In 1873, the Judicature Act was passed, which represented a major reform of procedural law and the law governing the organization of the courts. The system was unified so that all English courts would take into account and apply the principles of common law and equity. The common law courts and the Court of Chancery became separate divisions of a new High Court of Justice. The various writs were also unified into a general writ of summons, so that plaintiffs no longer had to commit to a specific writ and thus no longer ran the risk of losing the case solely on the basis of a technicality.
In 1999, a new Code of Civil Procedure came into force—the writ as a procedural measure was abolished in favor of the “claim form” used today.

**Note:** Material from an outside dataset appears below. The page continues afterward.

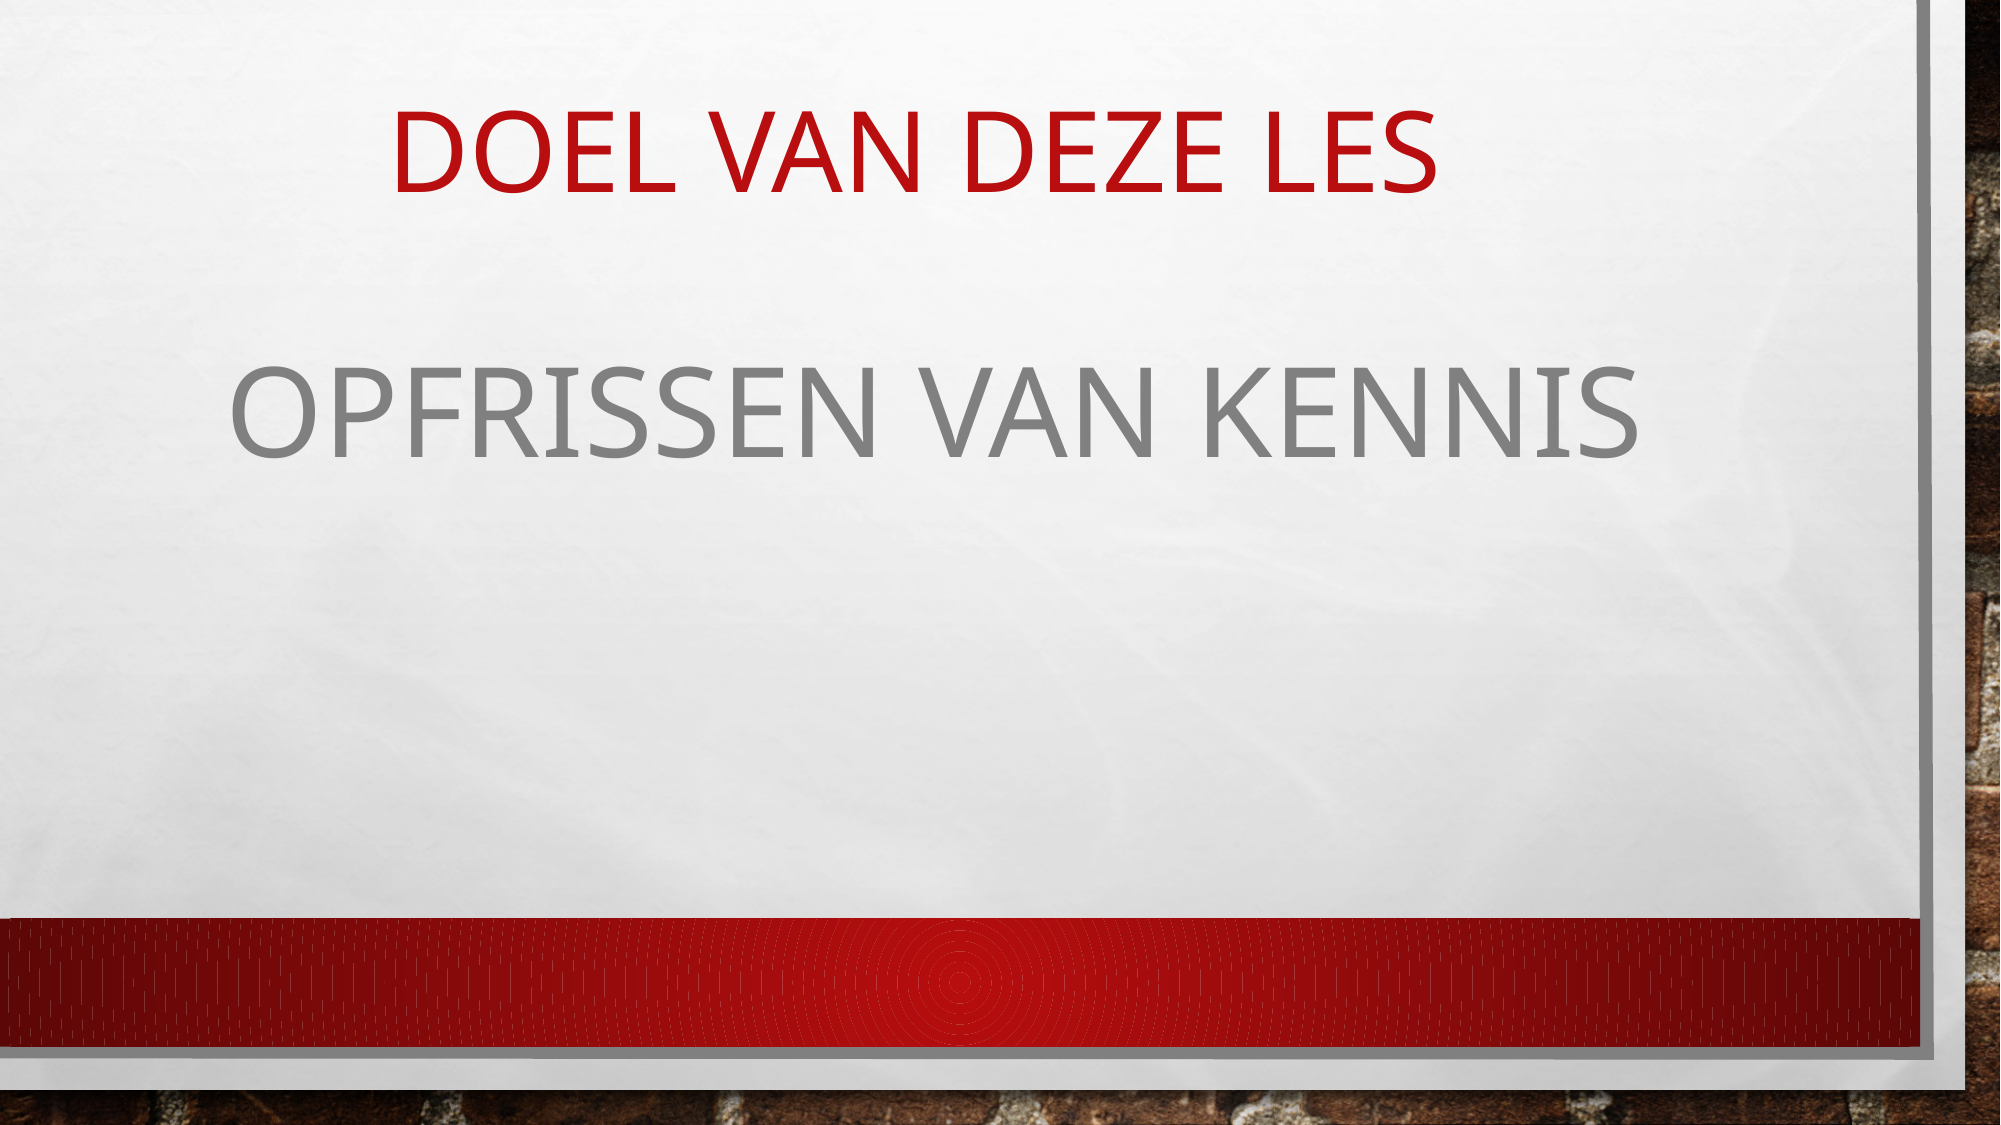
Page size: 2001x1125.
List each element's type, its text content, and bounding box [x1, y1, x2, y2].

Today’s English law basically consists of case law, which is law based on court decisions made over centuries, and statute law, which is law created by the legislature. Case law is based on the idea that a new decision must be fundamentally and bindingly based on a previous decision. In this way, court decisions have the force of law in England. In addition, lower courts are bound by the decisions of higher courts, whereby the decisions of higher courts are binding until they are overturned by an even higher court or by legislation. The aim of statute law is to supplement and increasingly replace case law, as well as to clarify ambiguities and fill existing gaps. A distinction is made between Acts of Parliament (corresponding to German law gazettes) and delegated legislation (regulations issued by ministers and other government agencies).